It was arranged that the various functions should extend from the
evening of Monday, July 15th, to the evening of Thursday, 18th.
The following Diary was printed and placed in the hands of the
Fellows and visitors before the proceedings began :


Evening Reception of the Delegates in the Rooms of the Royal Society,
Burlington House, Piccadilly, 8.30 to 11 p.m. The Enquiry Office will
be open from 9 a.m. to 7 p.m. this day, and on application there,
Delegates and Fellows will obtain all the tickets required for the various
functions of the Celebration.


Commemorative Service in Westminster Abbey ; 12 noon.

Formal Reception of the Delegates and Presentation of Addresses in the

Great Library of the Royal Society, 2.30 p.m.
Banquet in the Guildhall of the City of London, 6.30 for 7 p.m.


Visits in the morning to Places of Interest in and near London.

Garden Party given by Her Grace the Duchess of Northumberland, at Syon

House, on the Thames (4 to 7 o'clock).

» **Exercise A**
List every function in the celebration schedule, each with the place where it was held.
» **Exercise B**
Reproduce the stretch of the celebration schedule from "Formal Reception of" through "to 7 o'clock).", word for word.
» **Exercise C**
According to the celebration schedule, who gave the Garden Party at Syon House?

» **Data excerpts**
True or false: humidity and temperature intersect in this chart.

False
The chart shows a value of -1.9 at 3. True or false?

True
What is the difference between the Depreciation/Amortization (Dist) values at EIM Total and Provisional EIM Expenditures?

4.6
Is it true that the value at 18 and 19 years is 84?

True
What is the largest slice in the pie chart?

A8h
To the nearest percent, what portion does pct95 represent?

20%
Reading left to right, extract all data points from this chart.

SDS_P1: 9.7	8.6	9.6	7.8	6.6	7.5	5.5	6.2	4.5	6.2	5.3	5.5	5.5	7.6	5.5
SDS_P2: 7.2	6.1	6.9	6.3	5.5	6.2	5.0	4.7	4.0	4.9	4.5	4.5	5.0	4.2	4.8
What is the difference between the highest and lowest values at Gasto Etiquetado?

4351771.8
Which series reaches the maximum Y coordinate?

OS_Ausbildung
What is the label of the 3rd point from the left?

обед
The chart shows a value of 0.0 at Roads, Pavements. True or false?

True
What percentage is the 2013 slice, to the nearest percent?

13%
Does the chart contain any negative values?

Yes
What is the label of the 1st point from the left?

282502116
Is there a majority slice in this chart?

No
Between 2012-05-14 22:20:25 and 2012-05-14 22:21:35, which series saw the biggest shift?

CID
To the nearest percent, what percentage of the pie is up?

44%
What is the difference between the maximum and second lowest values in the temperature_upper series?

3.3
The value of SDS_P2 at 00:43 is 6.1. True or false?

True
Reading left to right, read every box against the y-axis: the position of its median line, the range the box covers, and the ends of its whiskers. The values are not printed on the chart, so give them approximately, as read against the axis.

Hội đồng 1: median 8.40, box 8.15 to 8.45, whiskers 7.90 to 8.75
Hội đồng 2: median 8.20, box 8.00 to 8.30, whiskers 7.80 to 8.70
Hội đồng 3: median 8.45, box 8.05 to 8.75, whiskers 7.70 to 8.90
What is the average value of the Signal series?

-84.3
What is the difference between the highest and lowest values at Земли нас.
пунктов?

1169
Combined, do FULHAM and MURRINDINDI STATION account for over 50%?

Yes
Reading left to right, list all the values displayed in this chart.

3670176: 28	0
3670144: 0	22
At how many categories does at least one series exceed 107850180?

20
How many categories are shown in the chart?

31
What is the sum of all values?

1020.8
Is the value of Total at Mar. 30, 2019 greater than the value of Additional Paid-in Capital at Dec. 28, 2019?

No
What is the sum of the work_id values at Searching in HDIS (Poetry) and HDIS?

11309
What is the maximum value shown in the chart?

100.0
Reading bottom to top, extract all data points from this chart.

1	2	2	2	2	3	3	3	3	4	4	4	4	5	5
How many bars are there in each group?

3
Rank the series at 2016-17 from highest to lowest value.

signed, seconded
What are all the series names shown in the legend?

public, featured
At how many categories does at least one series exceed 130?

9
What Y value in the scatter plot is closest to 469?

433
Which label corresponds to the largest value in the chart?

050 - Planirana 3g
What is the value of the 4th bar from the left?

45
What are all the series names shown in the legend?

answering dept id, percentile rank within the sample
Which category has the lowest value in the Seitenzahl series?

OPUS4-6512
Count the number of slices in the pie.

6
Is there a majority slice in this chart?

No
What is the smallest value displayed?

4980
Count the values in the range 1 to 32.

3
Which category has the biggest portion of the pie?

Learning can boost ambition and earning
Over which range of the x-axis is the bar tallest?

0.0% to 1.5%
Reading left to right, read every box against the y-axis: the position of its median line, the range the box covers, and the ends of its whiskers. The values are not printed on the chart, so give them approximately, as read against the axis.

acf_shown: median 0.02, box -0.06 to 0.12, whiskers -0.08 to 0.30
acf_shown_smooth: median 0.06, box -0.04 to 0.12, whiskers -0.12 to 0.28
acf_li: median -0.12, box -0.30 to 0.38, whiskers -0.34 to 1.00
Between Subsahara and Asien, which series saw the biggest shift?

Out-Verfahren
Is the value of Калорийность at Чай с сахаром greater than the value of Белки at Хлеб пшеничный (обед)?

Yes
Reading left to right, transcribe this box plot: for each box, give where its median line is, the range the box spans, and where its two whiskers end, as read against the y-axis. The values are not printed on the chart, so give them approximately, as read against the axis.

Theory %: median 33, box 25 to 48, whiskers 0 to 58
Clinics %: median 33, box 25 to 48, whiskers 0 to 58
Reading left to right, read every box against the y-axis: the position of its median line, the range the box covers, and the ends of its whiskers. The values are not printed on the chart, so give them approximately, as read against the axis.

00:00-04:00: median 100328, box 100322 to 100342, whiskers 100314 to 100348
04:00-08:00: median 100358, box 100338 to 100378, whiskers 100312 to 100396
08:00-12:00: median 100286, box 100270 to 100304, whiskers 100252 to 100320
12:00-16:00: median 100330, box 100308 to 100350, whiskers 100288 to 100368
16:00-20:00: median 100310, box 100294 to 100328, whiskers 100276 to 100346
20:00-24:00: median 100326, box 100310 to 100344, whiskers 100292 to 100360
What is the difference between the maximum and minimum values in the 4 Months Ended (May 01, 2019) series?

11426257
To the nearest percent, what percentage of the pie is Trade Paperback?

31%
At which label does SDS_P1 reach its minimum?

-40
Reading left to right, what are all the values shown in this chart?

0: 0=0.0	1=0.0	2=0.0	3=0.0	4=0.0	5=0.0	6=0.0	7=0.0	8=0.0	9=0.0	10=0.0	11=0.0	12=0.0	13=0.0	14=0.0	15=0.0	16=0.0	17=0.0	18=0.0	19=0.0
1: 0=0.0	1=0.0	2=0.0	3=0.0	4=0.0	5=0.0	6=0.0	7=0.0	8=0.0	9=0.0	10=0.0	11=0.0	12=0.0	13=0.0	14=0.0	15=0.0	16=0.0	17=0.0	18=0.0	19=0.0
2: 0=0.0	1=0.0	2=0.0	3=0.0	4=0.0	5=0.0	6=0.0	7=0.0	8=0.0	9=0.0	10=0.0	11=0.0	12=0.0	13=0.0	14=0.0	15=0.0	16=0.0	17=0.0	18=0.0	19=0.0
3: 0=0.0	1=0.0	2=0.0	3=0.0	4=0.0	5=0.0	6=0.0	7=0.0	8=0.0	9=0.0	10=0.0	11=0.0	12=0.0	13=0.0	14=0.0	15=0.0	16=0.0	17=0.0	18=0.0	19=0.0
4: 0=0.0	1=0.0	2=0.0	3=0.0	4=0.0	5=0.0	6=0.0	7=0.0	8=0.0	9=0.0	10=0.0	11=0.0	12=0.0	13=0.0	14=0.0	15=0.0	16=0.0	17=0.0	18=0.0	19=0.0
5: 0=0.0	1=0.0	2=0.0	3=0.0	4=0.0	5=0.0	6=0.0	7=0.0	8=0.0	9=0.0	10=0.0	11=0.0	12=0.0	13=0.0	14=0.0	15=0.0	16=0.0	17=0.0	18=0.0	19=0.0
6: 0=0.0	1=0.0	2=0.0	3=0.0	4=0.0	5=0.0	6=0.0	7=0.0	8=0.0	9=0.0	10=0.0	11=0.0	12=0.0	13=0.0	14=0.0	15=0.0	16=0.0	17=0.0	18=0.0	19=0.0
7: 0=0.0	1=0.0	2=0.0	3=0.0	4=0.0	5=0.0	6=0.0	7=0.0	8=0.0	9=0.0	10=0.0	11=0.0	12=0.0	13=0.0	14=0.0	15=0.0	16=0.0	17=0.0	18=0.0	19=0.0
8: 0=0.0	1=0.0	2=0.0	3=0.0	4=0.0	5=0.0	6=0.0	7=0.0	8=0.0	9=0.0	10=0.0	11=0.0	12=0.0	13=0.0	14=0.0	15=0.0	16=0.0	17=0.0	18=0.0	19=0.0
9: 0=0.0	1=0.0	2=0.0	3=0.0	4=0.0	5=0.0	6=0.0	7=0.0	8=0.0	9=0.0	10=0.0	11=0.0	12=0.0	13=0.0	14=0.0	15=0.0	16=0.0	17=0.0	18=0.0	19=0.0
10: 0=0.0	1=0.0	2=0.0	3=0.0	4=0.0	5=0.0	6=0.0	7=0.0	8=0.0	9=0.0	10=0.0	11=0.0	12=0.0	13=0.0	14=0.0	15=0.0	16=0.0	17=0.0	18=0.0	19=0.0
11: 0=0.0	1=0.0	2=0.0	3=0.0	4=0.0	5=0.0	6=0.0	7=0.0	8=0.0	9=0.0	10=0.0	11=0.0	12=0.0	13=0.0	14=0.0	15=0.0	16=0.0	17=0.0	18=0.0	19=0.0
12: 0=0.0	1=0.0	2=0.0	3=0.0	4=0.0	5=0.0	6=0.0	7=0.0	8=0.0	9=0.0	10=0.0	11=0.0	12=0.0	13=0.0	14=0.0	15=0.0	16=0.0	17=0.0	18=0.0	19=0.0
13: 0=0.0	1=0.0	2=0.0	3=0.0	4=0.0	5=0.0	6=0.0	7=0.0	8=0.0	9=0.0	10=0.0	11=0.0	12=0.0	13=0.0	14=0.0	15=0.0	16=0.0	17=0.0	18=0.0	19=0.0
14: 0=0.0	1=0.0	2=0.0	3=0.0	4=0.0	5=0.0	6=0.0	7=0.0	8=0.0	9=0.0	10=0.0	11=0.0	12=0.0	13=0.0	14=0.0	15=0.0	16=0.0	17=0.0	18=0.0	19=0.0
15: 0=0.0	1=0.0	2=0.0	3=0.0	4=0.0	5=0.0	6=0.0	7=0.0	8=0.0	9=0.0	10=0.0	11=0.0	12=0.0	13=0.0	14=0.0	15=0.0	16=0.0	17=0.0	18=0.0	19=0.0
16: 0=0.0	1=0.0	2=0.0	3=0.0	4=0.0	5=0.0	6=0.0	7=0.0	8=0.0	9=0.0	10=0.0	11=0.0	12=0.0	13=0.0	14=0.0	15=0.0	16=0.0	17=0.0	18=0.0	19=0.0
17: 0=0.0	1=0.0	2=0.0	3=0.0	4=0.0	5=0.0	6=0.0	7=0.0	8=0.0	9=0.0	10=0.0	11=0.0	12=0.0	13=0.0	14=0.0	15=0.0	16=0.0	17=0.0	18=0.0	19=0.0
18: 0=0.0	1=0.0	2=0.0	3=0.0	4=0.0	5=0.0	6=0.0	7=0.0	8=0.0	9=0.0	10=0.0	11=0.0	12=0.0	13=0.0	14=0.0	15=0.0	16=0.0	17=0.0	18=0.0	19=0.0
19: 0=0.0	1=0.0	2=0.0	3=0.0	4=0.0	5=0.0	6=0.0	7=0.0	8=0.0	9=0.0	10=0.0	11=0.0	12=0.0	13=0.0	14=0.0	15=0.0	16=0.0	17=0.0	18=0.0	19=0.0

» **Solution A**
- Evening Reception of the Delegates: Rooms of the Royal Society, Burlington House, Piccadilly
- Commemorative Service: Westminster Abbey
- Formal Reception of the Delegates and Presentation of Addresses: Great Library of the Royal Society
- Banquet: Guildhall of the City of London
- Visits in the morning to Places of Interest: in and near London
- Garden Party: Syon House, on the Thames

» **Solution B**
Formal Reception of the Delegates and Presentation of Addresses in the

Great Library of the Royal Society, 2.30 p.m.
Banquet in the Guildhall of the City of London, 6.30 for 7 p.m.


Visits in the morning to Places of Interest in and near London.

Garden Party given by Her Grace the Duchess of Northumberland, at Syon

House, on the Thames (4 to 7 o'clock).

» **Solution C**
Her Grace the Duchess of Northumberland.